Dynamic Programming in R - Algorithm for Distance Between Warehouse Locations

I am trying to calculate the distance between warehouse locations in rStudio utilizing an algorithm from an academic paper. The formula accounts for dimensions of location width, depth, and side of the aisle. The added complexity comes in when calculating the shortest distance with multiple cross aisles. This is all based on this paper.
This is from a bird's eye view:
I have static values for α = 48, ß = 96, ϒ = 108, Ω = 75, S = 22.

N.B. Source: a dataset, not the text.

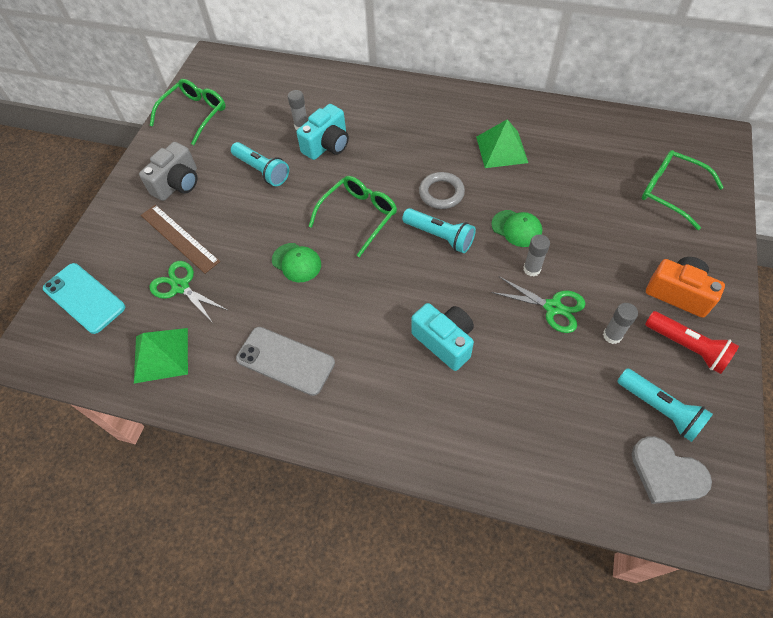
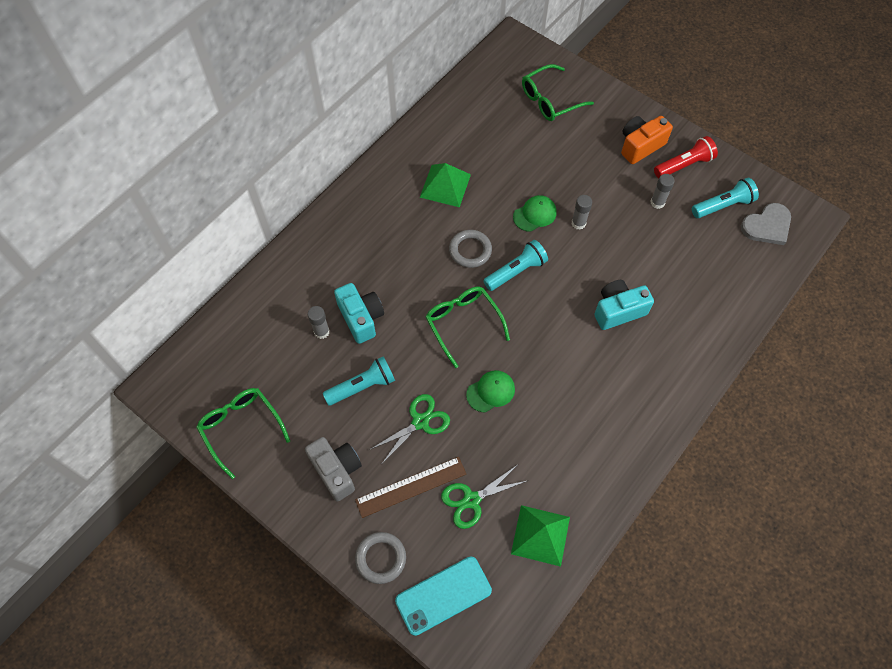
camera: 70 degrees left, 5 degrees up
grey phone [236,327,335,396] -> none
green scissors [491,277,586,333] -> green scissors moved to [371,394,450,462]
none -> grey ring [355,532,406,584]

I then have a data frame with i as the key for location number, X for aisle number, y for section number, z for side number, and Cross Aisle is a boolean (0 = not a cross-aisle, 1 = is a cross-aisle). Here is a sample:
i X Y Z Cross Aisle
1 1 1 1 0
2 1 2 1 0
....
357 12 20 2 0
These are the formulas between locations i and j if the warehouse had no cross-aisles and was one rectangular grid:
Items in the same aisle (xi = xj):
dij = |yi - yj| * ß + |zi - zj| * ϒ
If items are in different aisles, there are three different scenarios:
dij = {|xi - xj| * (2α + ϒ) + v} if zi = zj
dij = {(xj - xi) * (2α + ϒ) + ϒ + v} if zi = 1, zj = 2
dij = {(xj - xi) * (2α + ϒ) - ϒ + v} if zi = 2, zj = 1
where v is the "vertical" distance (bird's eye, up-down aisle):
v = min(ß * (2 * S - yi - yj), ß * (yi + yj)) + 2Ω
(*Note: the academic paper has a typo in the v formula. It states 2 - yi - yj in the first bit, but I found another, original source that had it correctly as 2 * S-yi - yj.)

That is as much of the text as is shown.